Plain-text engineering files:
----------

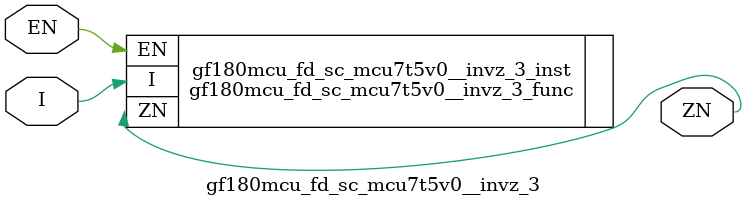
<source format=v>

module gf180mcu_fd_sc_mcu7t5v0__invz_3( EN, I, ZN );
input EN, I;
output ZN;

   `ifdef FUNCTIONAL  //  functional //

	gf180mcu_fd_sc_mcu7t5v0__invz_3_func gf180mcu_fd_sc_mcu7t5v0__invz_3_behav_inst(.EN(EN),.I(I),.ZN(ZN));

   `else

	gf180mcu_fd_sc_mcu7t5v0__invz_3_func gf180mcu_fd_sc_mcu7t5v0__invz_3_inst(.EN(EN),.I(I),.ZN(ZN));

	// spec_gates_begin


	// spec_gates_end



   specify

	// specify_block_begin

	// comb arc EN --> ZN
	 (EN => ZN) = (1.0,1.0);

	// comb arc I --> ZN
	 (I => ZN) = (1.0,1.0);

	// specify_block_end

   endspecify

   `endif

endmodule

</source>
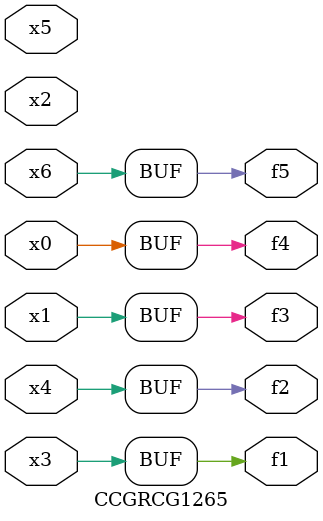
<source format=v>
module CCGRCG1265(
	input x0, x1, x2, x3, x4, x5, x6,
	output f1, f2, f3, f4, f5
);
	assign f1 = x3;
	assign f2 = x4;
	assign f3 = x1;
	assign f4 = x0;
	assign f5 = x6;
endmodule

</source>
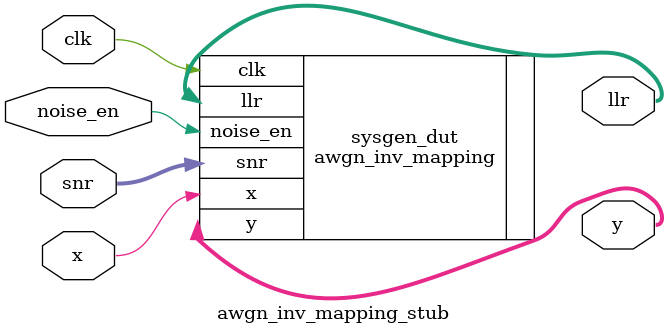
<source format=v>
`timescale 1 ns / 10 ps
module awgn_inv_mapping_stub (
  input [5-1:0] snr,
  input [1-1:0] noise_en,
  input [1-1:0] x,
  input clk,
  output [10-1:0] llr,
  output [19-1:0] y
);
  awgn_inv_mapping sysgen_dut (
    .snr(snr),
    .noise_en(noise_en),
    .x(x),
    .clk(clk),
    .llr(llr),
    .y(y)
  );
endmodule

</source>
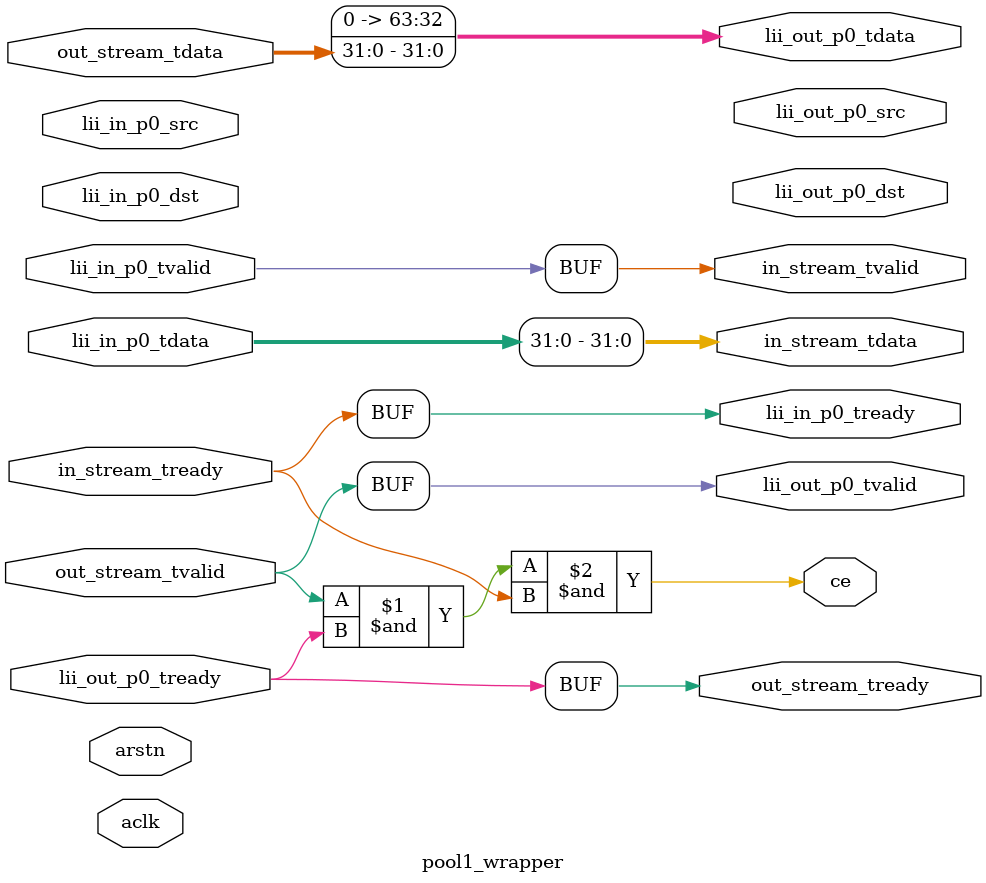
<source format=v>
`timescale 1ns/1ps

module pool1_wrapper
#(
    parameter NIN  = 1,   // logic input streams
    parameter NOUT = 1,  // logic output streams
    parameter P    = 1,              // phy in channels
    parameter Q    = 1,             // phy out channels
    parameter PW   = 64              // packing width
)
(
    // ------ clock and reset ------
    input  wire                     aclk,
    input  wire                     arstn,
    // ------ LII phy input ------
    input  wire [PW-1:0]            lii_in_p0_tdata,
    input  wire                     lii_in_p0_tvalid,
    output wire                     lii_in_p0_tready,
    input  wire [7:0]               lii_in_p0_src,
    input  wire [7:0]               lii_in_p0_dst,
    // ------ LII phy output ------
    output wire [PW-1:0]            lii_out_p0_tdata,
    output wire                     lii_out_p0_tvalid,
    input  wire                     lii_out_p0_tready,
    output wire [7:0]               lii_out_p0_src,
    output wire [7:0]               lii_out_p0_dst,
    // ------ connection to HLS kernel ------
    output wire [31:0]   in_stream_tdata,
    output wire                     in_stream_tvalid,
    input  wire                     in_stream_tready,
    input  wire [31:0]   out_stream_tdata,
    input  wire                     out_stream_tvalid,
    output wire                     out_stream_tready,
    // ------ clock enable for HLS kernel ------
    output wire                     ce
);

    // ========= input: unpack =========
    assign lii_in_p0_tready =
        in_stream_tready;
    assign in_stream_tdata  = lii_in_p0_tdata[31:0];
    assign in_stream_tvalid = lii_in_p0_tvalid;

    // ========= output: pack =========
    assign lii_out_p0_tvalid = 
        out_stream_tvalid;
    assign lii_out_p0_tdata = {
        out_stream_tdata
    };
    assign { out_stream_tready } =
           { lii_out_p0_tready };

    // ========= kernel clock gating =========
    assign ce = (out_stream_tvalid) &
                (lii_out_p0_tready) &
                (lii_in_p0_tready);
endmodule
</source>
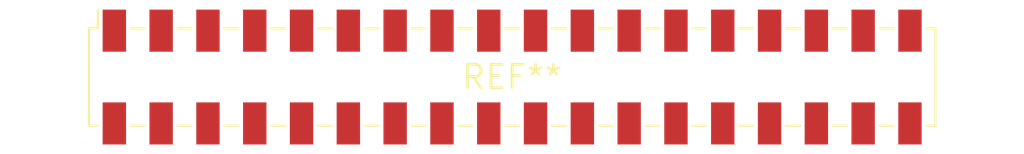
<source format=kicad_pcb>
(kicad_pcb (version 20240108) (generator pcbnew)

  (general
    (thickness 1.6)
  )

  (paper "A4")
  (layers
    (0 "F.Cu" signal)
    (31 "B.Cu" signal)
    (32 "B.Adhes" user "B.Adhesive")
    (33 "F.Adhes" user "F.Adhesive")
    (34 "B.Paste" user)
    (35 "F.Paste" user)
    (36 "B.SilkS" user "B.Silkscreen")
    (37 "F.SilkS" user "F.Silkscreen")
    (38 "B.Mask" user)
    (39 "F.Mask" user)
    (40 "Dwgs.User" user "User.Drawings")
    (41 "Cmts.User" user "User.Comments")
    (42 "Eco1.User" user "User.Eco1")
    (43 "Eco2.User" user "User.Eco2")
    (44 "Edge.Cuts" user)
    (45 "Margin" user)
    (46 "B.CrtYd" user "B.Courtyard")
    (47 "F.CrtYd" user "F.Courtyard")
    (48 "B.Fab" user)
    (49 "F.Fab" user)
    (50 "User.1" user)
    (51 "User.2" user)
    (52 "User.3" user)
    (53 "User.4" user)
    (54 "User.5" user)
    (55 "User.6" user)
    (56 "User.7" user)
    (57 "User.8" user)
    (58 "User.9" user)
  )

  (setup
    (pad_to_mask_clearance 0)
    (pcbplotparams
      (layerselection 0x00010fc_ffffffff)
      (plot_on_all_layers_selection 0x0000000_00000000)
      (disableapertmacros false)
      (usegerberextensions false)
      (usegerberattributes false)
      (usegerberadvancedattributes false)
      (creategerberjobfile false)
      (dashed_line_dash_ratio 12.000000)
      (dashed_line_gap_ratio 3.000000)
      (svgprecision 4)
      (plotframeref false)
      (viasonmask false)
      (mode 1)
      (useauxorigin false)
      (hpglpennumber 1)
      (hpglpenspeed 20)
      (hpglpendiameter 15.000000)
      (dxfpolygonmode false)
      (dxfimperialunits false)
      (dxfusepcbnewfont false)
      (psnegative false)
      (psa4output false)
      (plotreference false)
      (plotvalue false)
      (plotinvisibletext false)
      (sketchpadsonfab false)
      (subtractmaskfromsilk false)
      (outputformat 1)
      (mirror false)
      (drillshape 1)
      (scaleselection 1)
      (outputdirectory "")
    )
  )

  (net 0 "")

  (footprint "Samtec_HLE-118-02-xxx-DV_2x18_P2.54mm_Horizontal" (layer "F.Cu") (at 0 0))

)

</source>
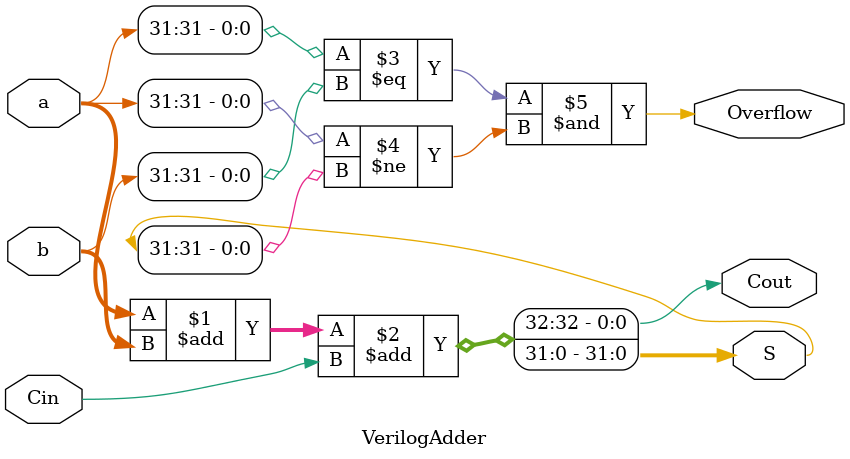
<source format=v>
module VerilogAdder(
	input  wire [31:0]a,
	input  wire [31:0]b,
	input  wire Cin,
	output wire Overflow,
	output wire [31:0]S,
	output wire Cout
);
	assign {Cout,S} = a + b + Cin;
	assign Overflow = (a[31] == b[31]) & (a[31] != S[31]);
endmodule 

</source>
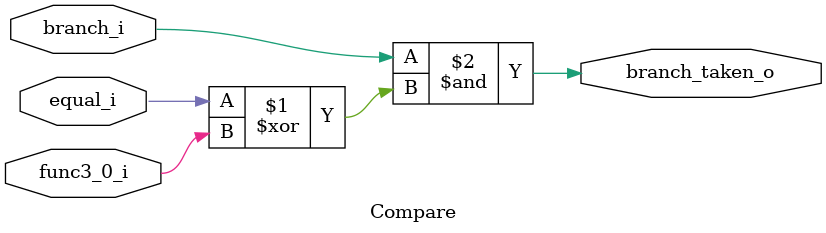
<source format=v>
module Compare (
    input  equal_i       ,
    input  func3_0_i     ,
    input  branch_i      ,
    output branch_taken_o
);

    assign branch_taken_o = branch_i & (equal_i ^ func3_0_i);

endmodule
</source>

----------

*To do*. Set down the records above word for word, from the first line through the line containing "assign f4 = x0;", both included; leave out the pictures.

*Solution for this task*.
<source format=v>

module gf180mcu_fd_sc_mcu7t5v0__invz_3( EN, I, ZN );
input EN, I;
output ZN;

   `ifdef FUNCTIONAL  //  functional //

	gf180mcu_fd_sc_mcu7t5v0__invz_3_func gf180mcu_fd_sc_mcu7t5v0__invz_3_behav_inst(.EN(EN),.I(I),.ZN(ZN));

   `else

	gf180mcu_fd_sc_mcu7t5v0__invz_3_func gf180mcu_fd_sc_mcu7t5v0__invz_3_inst(.EN(EN),.I(I),.ZN(ZN));

	// spec_gates_begin


	// spec_gates_end



   specify

	// specify_block_begin

	// comb arc EN --> ZN
	 (EN => ZN) = (1.0,1.0);

	// comb arc I --> ZN
	 (I => ZN) = (1.0,1.0);

	// specify_block_end

   endspecify

   `endif

endmodule

</source>
<source format=v>
module CCGRCG1265(
	input x0, x1, x2, x3, x4, x5, x6,
	output f1, f2, f3, f4, f5
);
	assign f1 = x3;
	assign f2 = x4;
	assign f3 = x1;
	assign f4 = x0;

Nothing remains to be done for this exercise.